MUSCLES USED: Like the squat, the deadlift and its many variations use just about all your lower-body muscles, but this time the emphasis is on the powerful gluteal and hamstring muscles that straighten your hips.

Your lower back has an important role in stabilizing your body while bending and straightening, along with your deep abdominal muscles. Your trapezius—the big, diamond-shaped muscle that runs from your neck to your shoulder blades to your middle back—also has a big role in this exercise, since your shoulder blades have to pull together in your back to finish the movement. Finally, the gripping muscles in your hands and forearms get a workout, since without a strong grip that barbell is going to slip from your hands and hit the floor (if you manage to lift it off the floor at all).
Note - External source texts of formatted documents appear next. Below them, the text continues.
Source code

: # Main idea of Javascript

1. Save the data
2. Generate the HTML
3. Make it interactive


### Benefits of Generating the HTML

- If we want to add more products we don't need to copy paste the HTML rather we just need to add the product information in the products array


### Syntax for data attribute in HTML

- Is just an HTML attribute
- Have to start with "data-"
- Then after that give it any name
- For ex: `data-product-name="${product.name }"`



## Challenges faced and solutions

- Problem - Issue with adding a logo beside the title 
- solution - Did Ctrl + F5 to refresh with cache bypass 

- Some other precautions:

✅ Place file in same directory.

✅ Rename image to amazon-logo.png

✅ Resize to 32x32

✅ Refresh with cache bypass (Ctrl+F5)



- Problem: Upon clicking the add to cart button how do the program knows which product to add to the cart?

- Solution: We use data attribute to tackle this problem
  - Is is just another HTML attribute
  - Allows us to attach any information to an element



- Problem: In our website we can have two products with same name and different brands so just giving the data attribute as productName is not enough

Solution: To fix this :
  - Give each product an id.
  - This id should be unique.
REAL-LIFE USES: It's hard to go through life without picking heavy stuff up off the ground, which makes the deadlift perhaps the most useful exercise you can do with weights.

Imagine a life in which you couldn't lift a sleeping child off the floor, or move a sofa, or pick up a box of books without one of your spinal discs turning into sushi. (A friend of mine who had back surgery tells me the stuff that spills out of a ruptured disc looks like crab meat. Just FYI.) You wouldn't want that life. The deadliftt and its many variations keep your back and hips strong.